Clicking for anger isn’t new

We believe that the use of disgust and anger to create ‘engagement’ is new. It’s not. These polls from a 1946 book about radio and advertising surprised me.

First an unsurprising poll on general attitudes:

Radio was slightly more favorable than newspapers, and local government was lowest on the approval scale.

Another unsurprise:

The Fairness Doctrine worked, and people recognized and appreciated it. These percentages are extreme.


These are more subtle. Annoyance and excellence both rise with increased listening.  Which way is the causation? Do people dislike radio but listen anyway? Do they have firmer opinions, contradictory or not, when they are more familiar with radio?  Do they listen because they enjoy the anger? (Modern version of engagement) Or is the expression of dislike just something they feel obliged to say?

Toward the end the author picks the last choice, though he doesn’t quite say it. He finds that the upper castes are more critical, while the lower castes are more likely to enjoy radio.
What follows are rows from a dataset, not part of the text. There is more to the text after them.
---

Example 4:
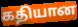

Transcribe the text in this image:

கதியான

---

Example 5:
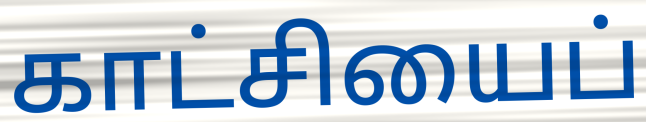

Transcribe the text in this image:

காட்சியைப்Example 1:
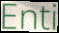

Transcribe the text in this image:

Enti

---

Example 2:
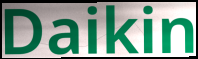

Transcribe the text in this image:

Daikin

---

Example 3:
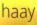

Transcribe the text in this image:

haay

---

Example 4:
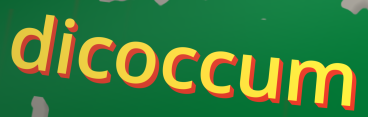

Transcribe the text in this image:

dicoccum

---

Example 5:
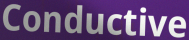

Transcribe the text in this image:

Conductive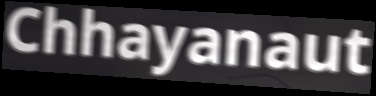
Chhayanaut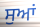
ਸੁਆਂ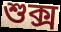
শুক্স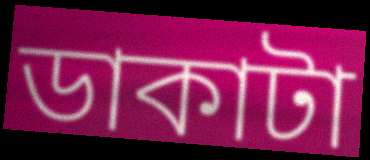
ডাকাটাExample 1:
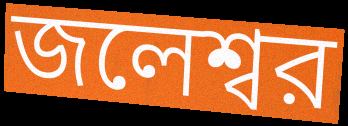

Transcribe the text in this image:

জলেশ্বর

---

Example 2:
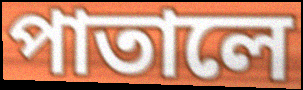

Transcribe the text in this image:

পাতালে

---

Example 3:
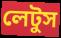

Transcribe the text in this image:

লেটুস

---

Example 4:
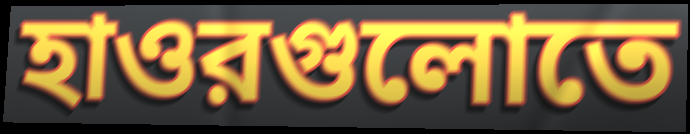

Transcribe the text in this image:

হাওরগুলোতে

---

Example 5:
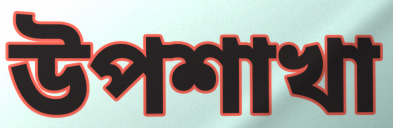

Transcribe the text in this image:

উপশাখাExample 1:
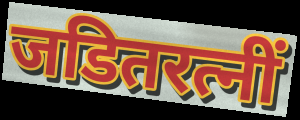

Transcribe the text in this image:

जडितरत्नीं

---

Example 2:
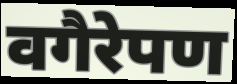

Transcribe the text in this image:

वगैरेपण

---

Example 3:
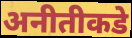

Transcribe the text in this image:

अनीतीकडे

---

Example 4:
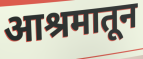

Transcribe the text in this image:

आश्रमातून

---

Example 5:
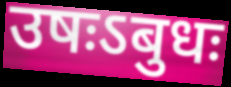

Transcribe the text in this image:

उषःऽबुधः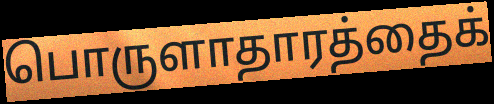
பொருளாதாரத்தைக்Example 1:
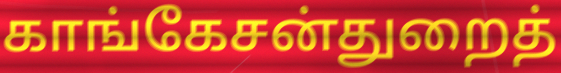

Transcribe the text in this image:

After all, radio is a mass medium. The greatest part of the population belongs to the group which has been classified here as less educated. Through program ratings and through common sense the broadcaster knows what the large majority of people like and, as a result, this majority is actually more suited by the radio offerings than the more highly educated minority.

The latter, through formal education and a more fortunate course of life, have acquired a greater sophistication of taste, a greater range of experience, and more initiative in choosing what is to their liking. It is the more articulate and the intellectually more mobile person who is more likely to be critical of radio.

In other words, the upper caste sees radio as a Negative Externality, “contaminated” by advertising for peasant products.